Sister City New York

Continuing in micro-hotel world, later this year Sister City New York will open, from the people behind Ace Hotels. Its florid description contrasts with its reason for being: an ‘experiment in essentialism’, with rooms taking inspiration from the ‘functional perfection of Finnish saunas, Japanese bento boxes, rock-cut cliff dwellings of prehistory and John Cage’s 4’33″’. A conversion of the Bowery Salvation Army building, there will be 200 rooms, a ground-floor restaurant, and rooftop bar.

Virtually next door, at 189 Bowery, Citizen M has been slotting together the 300 modular rooms that were constructed in Poland.
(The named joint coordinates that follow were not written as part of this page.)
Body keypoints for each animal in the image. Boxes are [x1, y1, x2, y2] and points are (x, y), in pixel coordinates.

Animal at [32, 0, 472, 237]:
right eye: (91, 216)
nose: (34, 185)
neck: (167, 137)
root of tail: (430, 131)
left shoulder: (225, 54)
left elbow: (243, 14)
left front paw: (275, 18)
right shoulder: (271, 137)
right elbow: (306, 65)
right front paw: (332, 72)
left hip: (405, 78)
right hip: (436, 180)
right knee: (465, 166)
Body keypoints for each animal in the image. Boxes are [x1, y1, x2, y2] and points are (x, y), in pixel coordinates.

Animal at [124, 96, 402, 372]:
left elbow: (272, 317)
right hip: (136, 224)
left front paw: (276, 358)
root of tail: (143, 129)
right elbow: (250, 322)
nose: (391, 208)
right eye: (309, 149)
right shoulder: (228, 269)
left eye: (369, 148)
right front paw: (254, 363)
Rising 20 stories, it will be the second citizenM for Manhattan (the other is near Times Square); given their modular nature, rooms will be as we know them, and public spaces will be packed with Vitra furniture.
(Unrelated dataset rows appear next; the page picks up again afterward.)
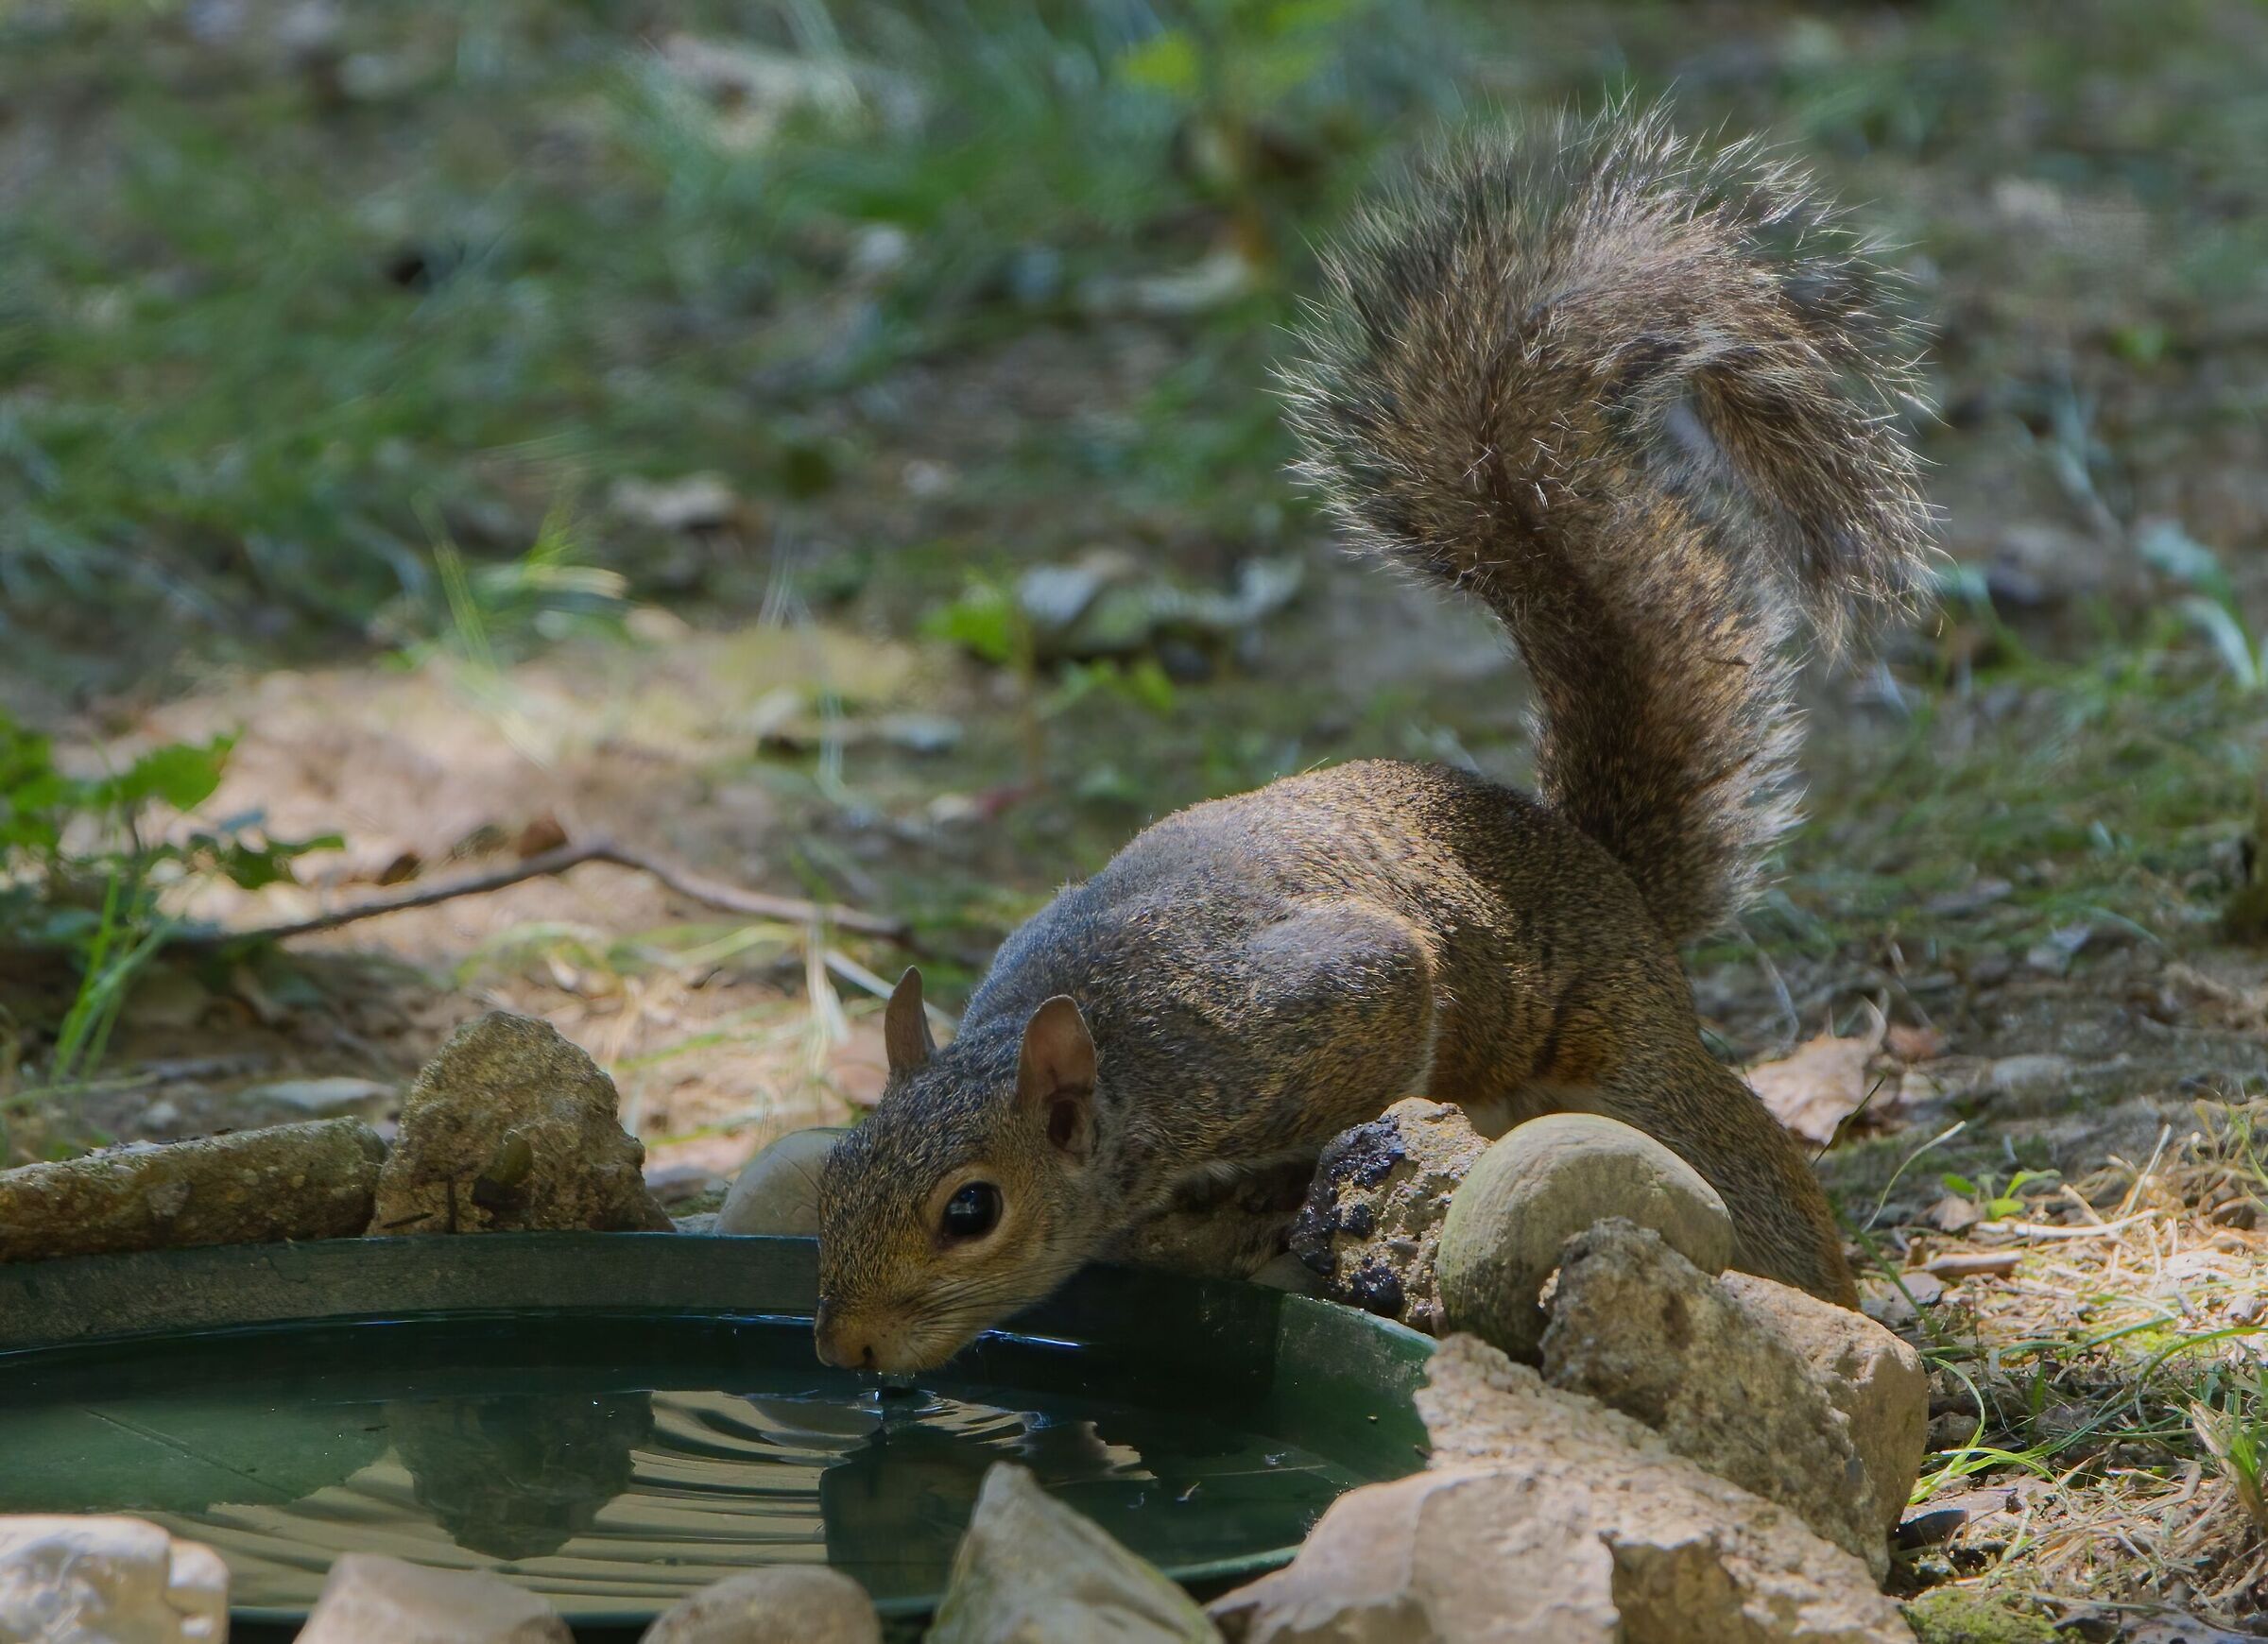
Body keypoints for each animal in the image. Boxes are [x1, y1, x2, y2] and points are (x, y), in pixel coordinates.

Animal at [815, 106, 1933, 1375]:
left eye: (973, 1209)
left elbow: (1376, 1032)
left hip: (1624, 1071)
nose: (843, 1350)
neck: (1115, 1062)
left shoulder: (1310, 1016)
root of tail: (1602, 873)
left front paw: (1266, 1194)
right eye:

Likely closer to the end of 2018, Edition Hotels will bring its second hotel to Manhattan, as part of the seven properties it has promised us for this year (that list has Shanghai, Bangkok, Bodrum, Barcelona, and Los Angeles on it as well). Built on top of a 120-foot tall, 18,000 sq ft LED display, the hotel will have 452 rooms, complete with a beer garden overlooking Times Square.

The announcement that haute-fitness chain Equinox was moving into hotels came with the ambitious target of opening 75 properties around the world; just how serious it was about this new venture became clear when it hired Christopher Norton, COO of Four Seasons, as Chief Executive of the new hotel division. Exactly what this translates into we’ll hopefully find out next year at the Hudson Yards development, with Yabu Pushelberg-designed interiors and a 60,000 sq ft Equinox club – its largest to date.

TWA Hotel

We’ve lost track of the number of years a hotel project has been rumoured / attempted for Eero Saarinen’s iconic TWA terminal at JFK airport: next year it should finally, truly, open. Simply called the TWA Hotel, it will have 505 rooms in two newly-constructed buildings on either side of the main terminal. Inside the instantly recognisable shell-shaped structure, there will be eight restaurants, six bars, and retail – the rest of the plan calls for fitness facilities, meeting spaces, a rooftop deck with pool, and museum ‘dedicated to the Jet Age, TWA, and the Midcentury Modern design movement’.

Just as the new decade starts, Aman New York is due to open inside the 1921 Crown Building on the corner of Fifth Avenue and 57th Street. It will have just 83 rooms and suites, along with a three-story spa with indoor swimming pool, an underground jazz bar, an Italian and Japanese restaurant, a piano and cigar bar, and a wraparound terrace overlooking the park. There is also the option of moving in permanently, with 20 residences for sale – including a five-story penthouse with its own indoor and outdoor pools, which would make the above view yours and yours alone.

What else is there to look forward to? Lots. We’ve been waiting for a few years now for Tony Chi to start in earnest with a floor-by-floor renovation over at The Carlyle on the Upper East Side (signature suites will maintain their individual style). If rumours are to be believed, The Plaza, which has had a fairly bumpy ride since its major redevelopment a decade ago, may go in for another renovation under new owners.

Waldorf Astoria New York

Oetker Collection, which includes hotels like The Lanesborough London and Le Bristol Paris, is working on a hotel and residences inside the Sony/AT&T building down the street. Construction has started to turn the Waldorf Astoria into a mixed hotel/condo complex, lowering room count from 1,400+ to 350. Virgin Hotels will add a New York hotel in a 39-story on Broadway and 29th Street, with 465 rooms and suites. And knowing New York, there will always be more to follow.